** Start of Page excerpt **

FBCCA filed a traditional motion for summary judgment and two supplemental (traditional) motions for summary judgment, the last of which was joined by Martin and Schultz and expressly incorporated all previous summary-judgment motions and evidence. In the end, FBCCA asserted the following summary-judgment grounds: (1) FBCAA enjoyed governmental immunity from suit; (2) Martin and Schultz enjoyed absolute judicial immunity; (3) appellees lacked any duties toward the Gateses arising out of any of the complained-of actions, including a lack of any fiduciary duties, a lack of any duty arising from the parties’ courtroom agreement for TDFPS to conduct the interviews, and a lack of a duty to protect the Gateses’ “due process rights with their parents and . . . with their siblings” (also styled by the Gateses as tortious interference with familial rights); (4) no private cause of action for damages existed for the Gateses’ claim based on FBCCA’s allegedly unlawful operation of CAC and CASA programs under its corporate umbrella; (5) the Family Code’s “best interest” standard did not create a fiduciary duty or a private cause of action for damages; (6) the Gateses could not recover personal-injury damages for breach of contract; and (7) the Family Code allowed FBCCA to disclose confidential information internally, and FBCCA revealed the Gateses’ confidential information to no external persons. The Gateses also moved for traditional summary judgment, seeking declarations that (1) FBCCA was illegally operating CAC and CASA programs under its corporate umbrella and (2) the composition of the board of FBCCA’s CAC was unlawful.
Each side specially excepted to the other’s summary judgment motions or responses, and both raised objections to the other’s summary-judgment evidence; the trial court overruled each side’s special exceptions and objections. The trial court denied the Gateses’ motion for partial summary judgment, granted appellees’ motion for summary judgment, and rendered a take-nothing judgment against the Gateses. The Gateses’ motion for new trial was overruled by operation of law.
Summary Judgment
In their first six issues, the Gateses challenge various aspects of the summary judgment.
A. Standard of Review
Summary judgment under rule 166a(c) is proper only when a movant establishes that there is no genuine issue of material fact and that he is entitled to judgment as a matter of law. Tex. R. Civ. P. 166a(c); Randall’s Food Mkts., Inc. v. Johnson, 891 S.W.2d 640, 644 (Tex. 1995). A defendant is entitled to summary judgment if the evidence disproves as a matter of law at least one element of each of the plaintiff’s causes of action or if it conclusively establishes all elements of an affirmative defense. Johnson, 891 S.W.2d at 644.

** End of Page excerpt **
** Start of Recorded information **

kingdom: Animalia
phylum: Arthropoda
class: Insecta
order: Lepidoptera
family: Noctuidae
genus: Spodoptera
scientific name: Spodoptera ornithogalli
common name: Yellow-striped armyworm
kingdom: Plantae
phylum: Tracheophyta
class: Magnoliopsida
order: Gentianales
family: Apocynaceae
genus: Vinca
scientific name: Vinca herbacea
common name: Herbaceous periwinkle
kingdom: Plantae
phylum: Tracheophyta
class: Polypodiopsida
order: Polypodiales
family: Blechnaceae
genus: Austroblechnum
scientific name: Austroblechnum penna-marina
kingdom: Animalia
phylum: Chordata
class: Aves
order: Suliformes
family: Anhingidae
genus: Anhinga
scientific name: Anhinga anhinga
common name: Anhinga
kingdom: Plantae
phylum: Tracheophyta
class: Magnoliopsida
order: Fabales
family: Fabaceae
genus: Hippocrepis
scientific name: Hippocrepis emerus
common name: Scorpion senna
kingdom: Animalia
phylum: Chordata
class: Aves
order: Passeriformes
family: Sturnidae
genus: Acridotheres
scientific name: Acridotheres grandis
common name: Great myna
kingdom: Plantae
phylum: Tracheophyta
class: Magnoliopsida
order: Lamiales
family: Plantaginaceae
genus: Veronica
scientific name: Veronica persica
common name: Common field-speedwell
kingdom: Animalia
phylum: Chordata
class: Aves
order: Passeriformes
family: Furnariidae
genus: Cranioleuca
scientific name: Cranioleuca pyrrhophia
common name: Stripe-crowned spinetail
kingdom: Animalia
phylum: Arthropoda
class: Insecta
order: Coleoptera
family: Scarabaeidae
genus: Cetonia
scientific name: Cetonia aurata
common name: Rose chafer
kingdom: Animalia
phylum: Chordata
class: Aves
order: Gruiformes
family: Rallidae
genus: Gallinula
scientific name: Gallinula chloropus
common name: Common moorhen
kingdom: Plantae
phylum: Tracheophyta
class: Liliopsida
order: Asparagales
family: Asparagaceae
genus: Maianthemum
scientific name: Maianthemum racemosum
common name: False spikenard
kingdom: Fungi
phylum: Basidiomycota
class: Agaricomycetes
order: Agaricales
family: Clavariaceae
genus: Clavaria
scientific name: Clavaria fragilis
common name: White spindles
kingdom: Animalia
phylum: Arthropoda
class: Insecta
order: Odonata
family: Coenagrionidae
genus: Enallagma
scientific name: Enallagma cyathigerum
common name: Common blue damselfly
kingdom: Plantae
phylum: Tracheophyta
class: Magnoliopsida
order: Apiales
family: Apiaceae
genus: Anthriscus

** End of Recorded information **

=== Exercise directions ===
In the court opinion excerpt, what happened to the Gateses' motion for new trial?

=== Correct answer ===
It was overruled by operation of law.